The horror and tragedy associated with the devastating loss of innocent human life attributed to that chilling phrase 'collateral damage' should not blind us to the fact that just as 'all that glitters is not gold', so all that is 'collateral' is not unavoidable. Fortunately side by side with the increasing resort to armed force as a way of resolving local and regional disputes, and the 'strong' interventions on the part of the international community which normally follow in order to terminate them, we also have a growing body of international jurisprudence which seeks not only to limit the quantity of suffering any would-be tyrants can inflict on their citizens, but also to let them, as well as those who would bring them down, know that there will be a subsequent price to pay for any who would make light of the value of human life and liberty.

The economist Paul Krugman has, in another context, drawn attention to a phenomen known as a 'backward induction' point which he tells us comes from a game theory inflection point that rapidly shifts the odds of potential outcomes due to anticipatory action on your opponent's part.
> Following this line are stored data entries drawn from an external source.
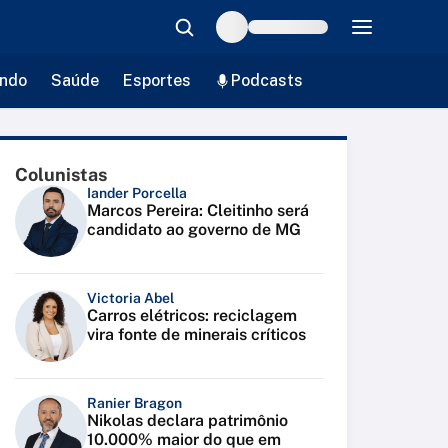
ndo
Saúde
Esportes
Podcasts
Colunistas
Iander Porcella
Marcos Pereira: Cleitinho será
candidato ao governo de MG
Victoria Abel
Carros elétricos: reciclagem
vira fonte de minerais críticos
Ranier Bragon
Nikolas declara patrimônio
10.000% maior do que em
It is to be hoped that the laudible activities of the Mary Robinsons and Physicians for Human Rights of this world serve in some measure to create a kind of backward induction point analogue, where the rather gruesome players in this macabre game - in the current case the future Dostums and Mohamed Omar's - anticipating consequent action on their opponents part rapidly shift their actions towards a different set of potential outcomes. That being said, perhaps a more classic, behaviouristic concept known as dissuasion could serve our purpose just as well.

The United Nations will investigate alleged war crimes and mass graves in Afghanistan, where many people died under suspicious circumstances, a top U.N. official said on Thursday. Up to 1,000 Taliban or al Qaeda fighters reportedly suffocated in airless container trucks after surrendering to Northern Alliance forces under Uzbek warlord Gen. Abdul Rashid Dostum late last year. Dostum denies deliberately killing Taliban prisoners, but admits around 200 may have died while being transported to a prison near Dostum's northern stronghold of Shiberghan. Lakhdar Brahimi, the U.N. special envoy for Afghanistan indicated the probe would encompass several sites, including some suspected victims of the Taliban, the Islamic group that ruled most of Afghanistan before being ousted by U.S.-backed forces after the Sept. 11 attacks on the United States. Physicians for Human Rights, the Boston-based human rights group that discovered the grave at Dasht-e-Leily and has helped the U.N. mission in Afghanistan carry out a preliminary assessment of what happened there, welcomed Brahimi's statement and volunteered to assist in any investigation.